SUPPLIED MATERIAL:

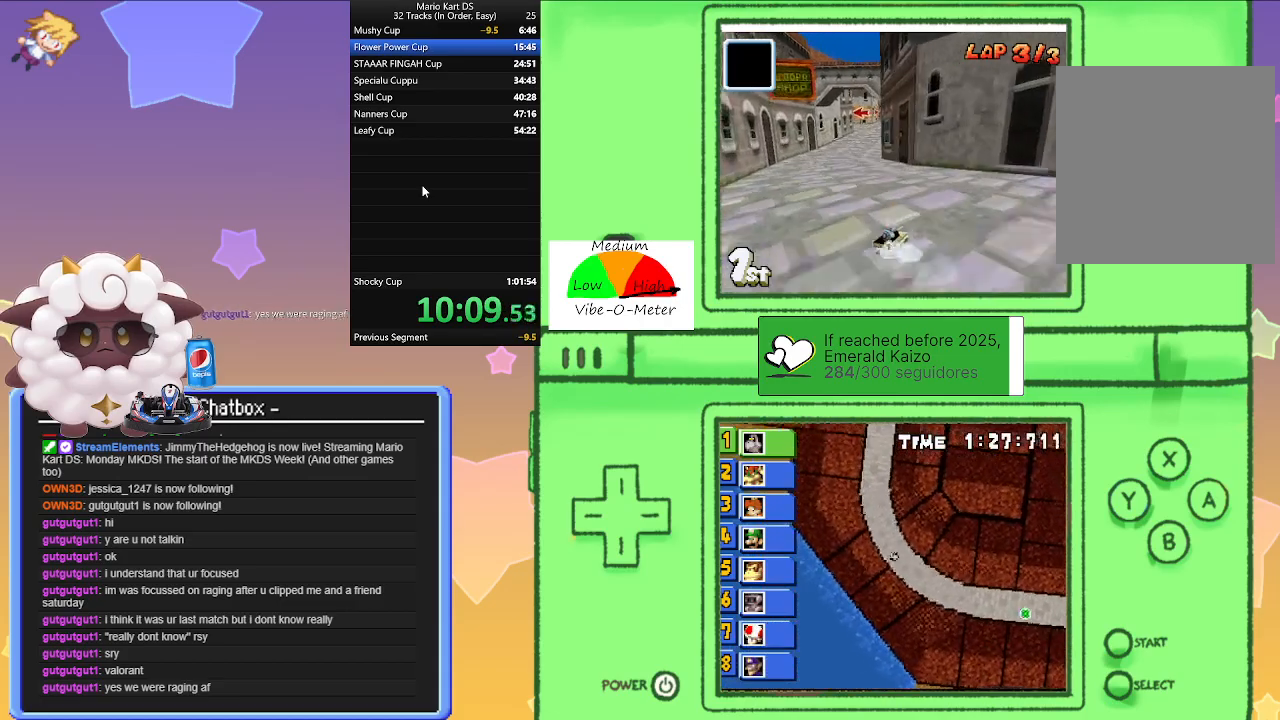
{"buttons": ["A"], "left_stick": "center", "events": [[150, "left_stick", "left"], [167, "R1", "up"], [500, "left_stick", "center"]]}
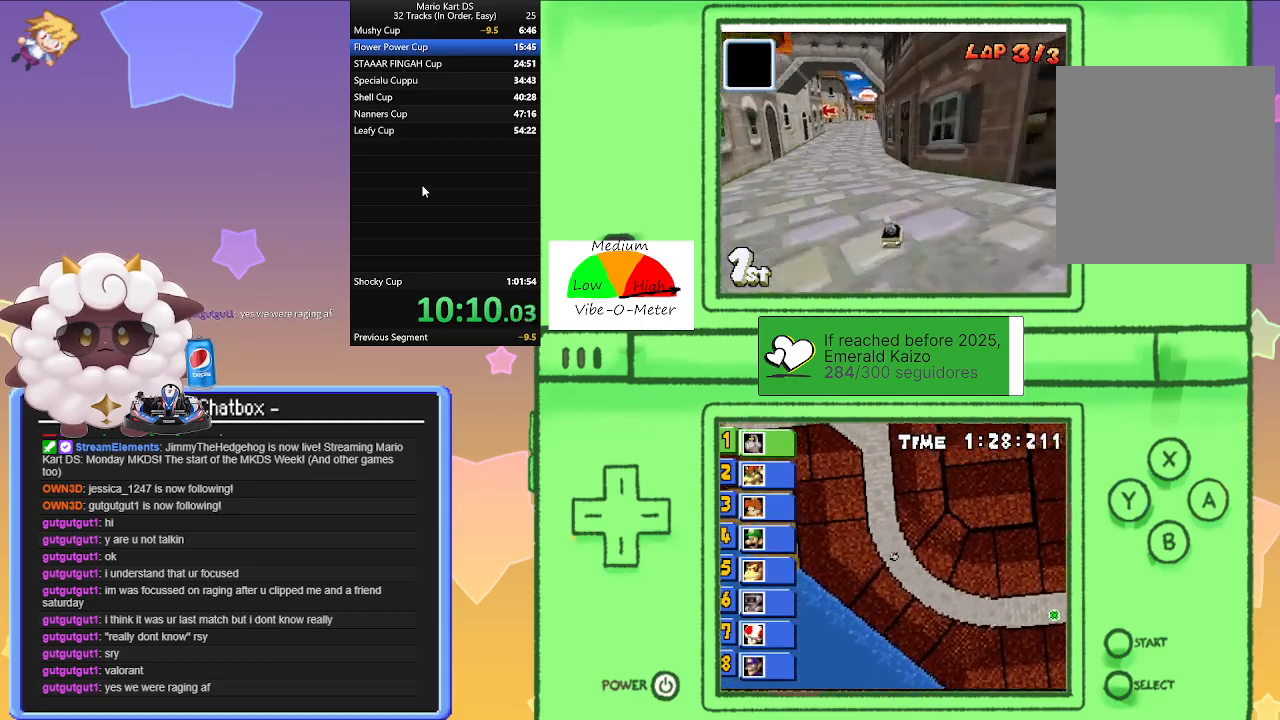
{"buttons": ["A", "R1"], "left_stick": "left", "events": [[450, "R1", "down"], [467, "left_stick", "left"]]}
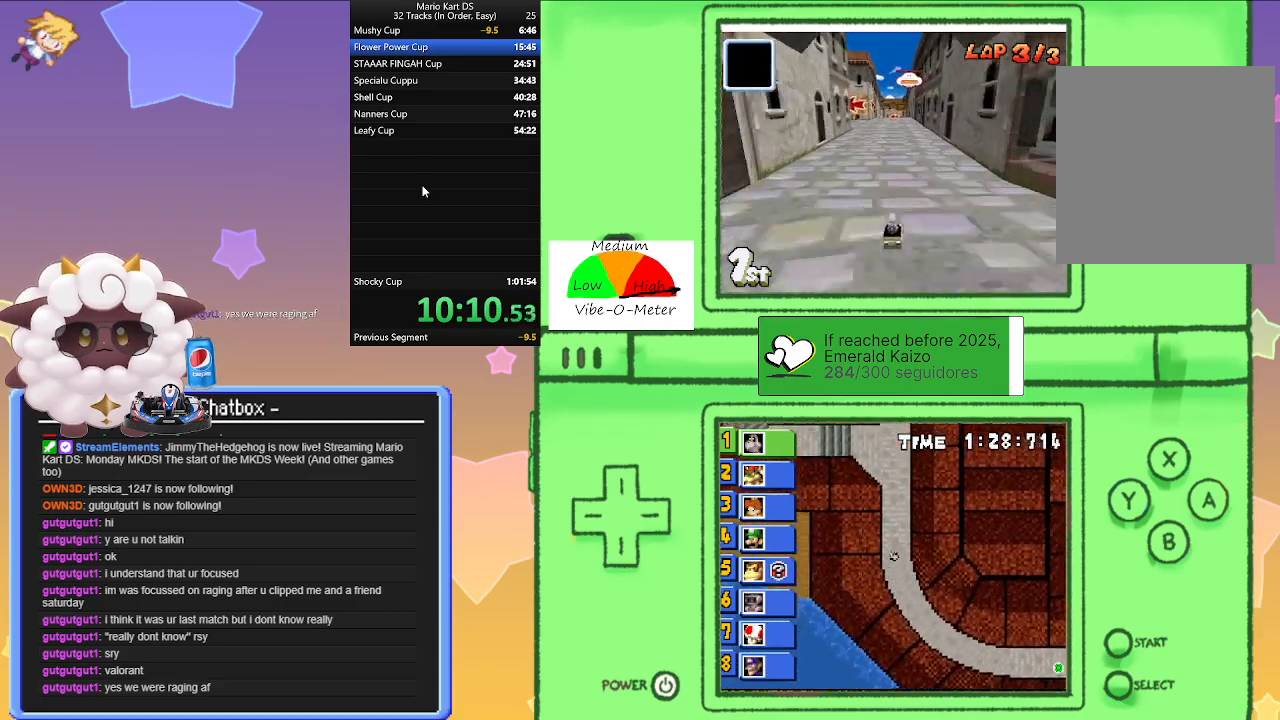
{"buttons": ["A", "R1"], "left_stick": "left", "events": [[267, "left_stick", "right"], [450, "left_stick", "left"]]}
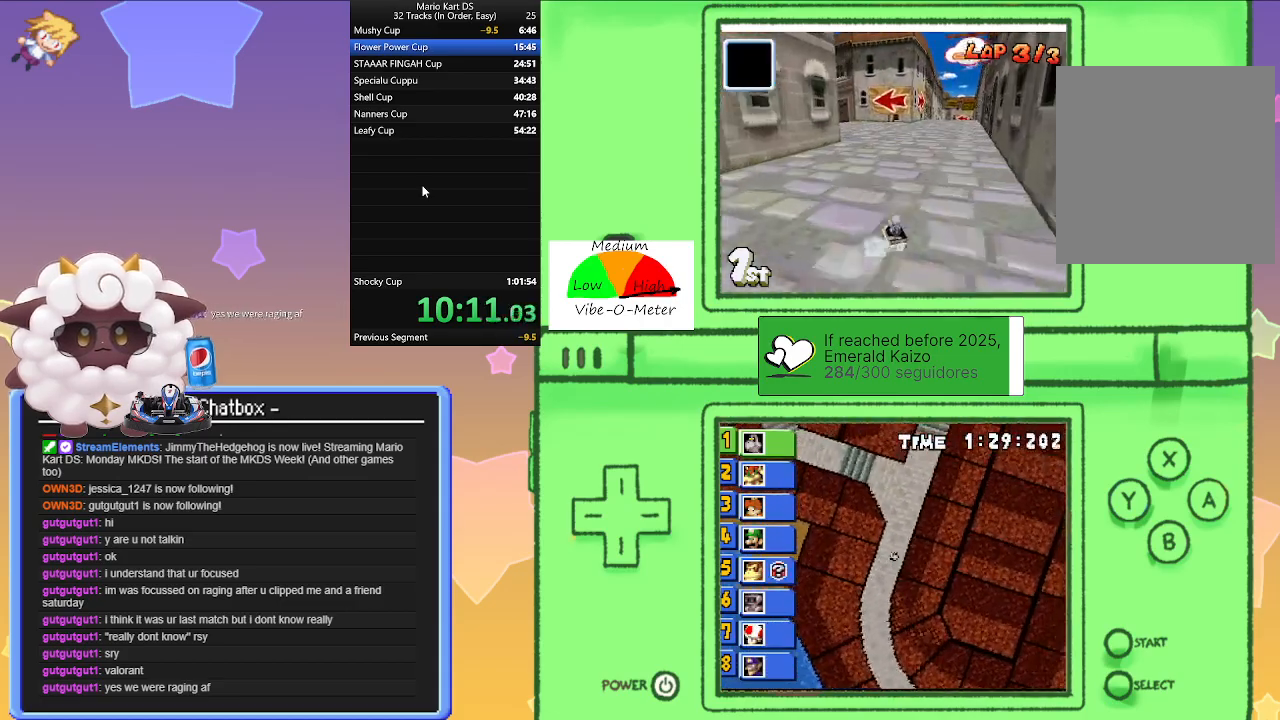
{"buttons": ["A"], "left_stick": "right", "events": [[117, "left_stick", "center"], [183, "left_stick", "right"], [350, "left_stick", "left"], [467, "R1", "up"], [500, "left_stick", "right"]]}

WHAT IS NEEDED:
Tally the lines of the listing above that contain the word "right" and state the result as a bare number.

EXERCISE ANSWER:
2